Go through the entries and copy every line that has the string "Side" in it.
**** Available data
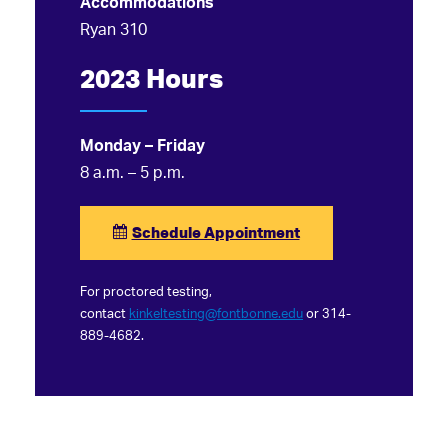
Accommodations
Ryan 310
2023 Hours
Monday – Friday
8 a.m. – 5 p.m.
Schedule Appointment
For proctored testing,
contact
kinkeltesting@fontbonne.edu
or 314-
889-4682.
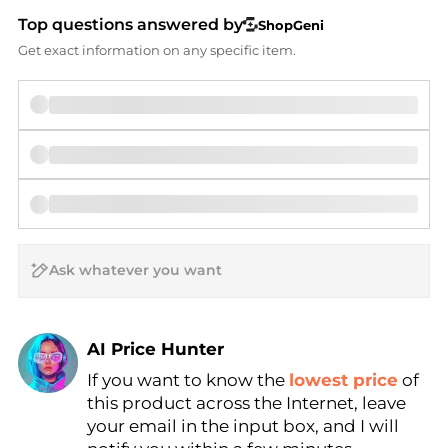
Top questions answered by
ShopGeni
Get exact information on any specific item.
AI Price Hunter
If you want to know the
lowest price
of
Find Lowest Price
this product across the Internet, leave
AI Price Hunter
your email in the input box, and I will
********
**** Available data
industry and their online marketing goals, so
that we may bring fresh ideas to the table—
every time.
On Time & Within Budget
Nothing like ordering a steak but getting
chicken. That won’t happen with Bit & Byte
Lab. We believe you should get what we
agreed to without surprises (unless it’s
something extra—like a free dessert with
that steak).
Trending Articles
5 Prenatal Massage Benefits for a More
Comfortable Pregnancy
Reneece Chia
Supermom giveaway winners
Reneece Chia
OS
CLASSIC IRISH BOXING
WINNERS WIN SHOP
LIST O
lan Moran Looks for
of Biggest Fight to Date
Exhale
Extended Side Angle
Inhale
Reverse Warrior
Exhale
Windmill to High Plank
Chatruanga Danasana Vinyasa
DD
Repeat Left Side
********
» Problem solution:
Extended Side Angle
Repeat Left Side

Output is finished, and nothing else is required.